**Text passage:**
○ ○ ○
English Amiga Board


Go Back   English Amiga Board > Coders > Coders. Asm / Hardware

 
 
Thread Tools
Old 04 June 2019, 05:26   #81
Bruce Abbott
Registered User

Bruce Abbott's Avatar
 
Join Date: Mar 2018
Location: Hastings, New Zealand
Posts: 180
Quote:
Originally Posted by meynaf View Post
Anyway this is not a very realistic example. This kind of construct usually does not execute the nops it contains, otherwise it would just slow it down - and people who write such horrors are concerned with speed.
I found another example today - in AmigaBASIC!

This construct actually does execute the nop, as a substitute for 'short branch to the next address' (which is invalid). It's true that the code could be a tiny bit faster without it, but compilers rarely produce code that can't be improved.

Quote:
Perhaps your disassembler should not assume anything at all (mine doesn't).
○ ○ ○
**Provided data:**
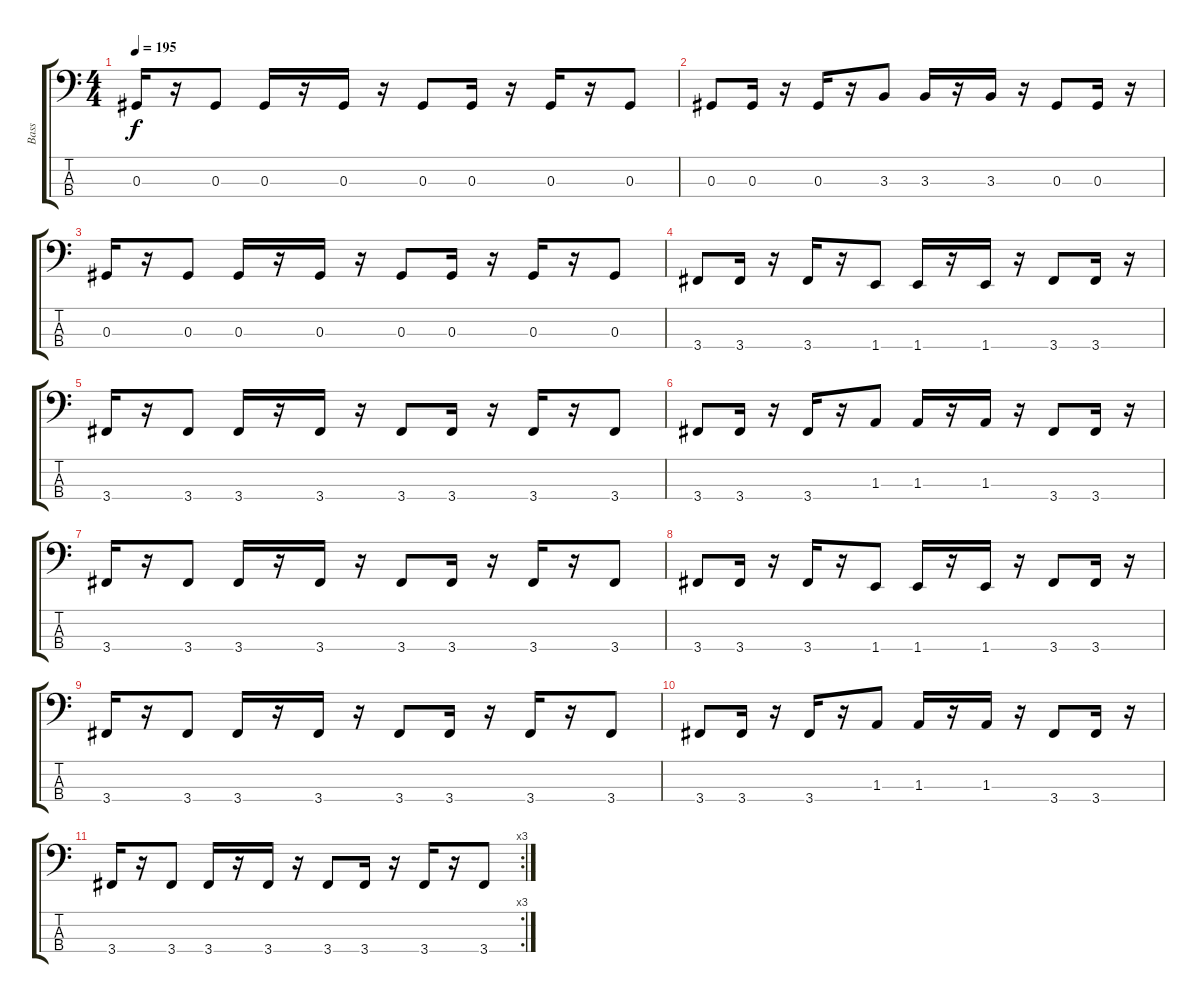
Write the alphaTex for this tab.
○ ○ ○
**Required tasks:**
1/ According to the forum post, what does the executed nop in the AmigaBASIC construct stand in for?
2/ Rewrite the forum post starting with "Join Date: Mar" and going on through "all (mine doesn't).", with "compilers" replaced by "assemblers".

**Solutions per task:**
1/ A short branch to the next address, which is invalid.

2/
Join Date: Mar 2018
Location: Hastings, New Zealand
Posts: 180
Quote:
Originally Posted by meynaf View Post
Anyway this is not a very realistic example. This kind of construct usually does not execute the nops it contains, otherwise it would just slow it down - and people who write such horrors are concerned with speed.
I found another example today - in AmigaBASIC!

This construct actually does execute the nop, as a substitute for 'short branch to the next address' (which is invalid). It's true that the code could be a tiny bit faster without it, but assemblers rarely produce code that can't be improved.

Quote:
Perhaps your disassembler should not assume anything at all (mine doesn't).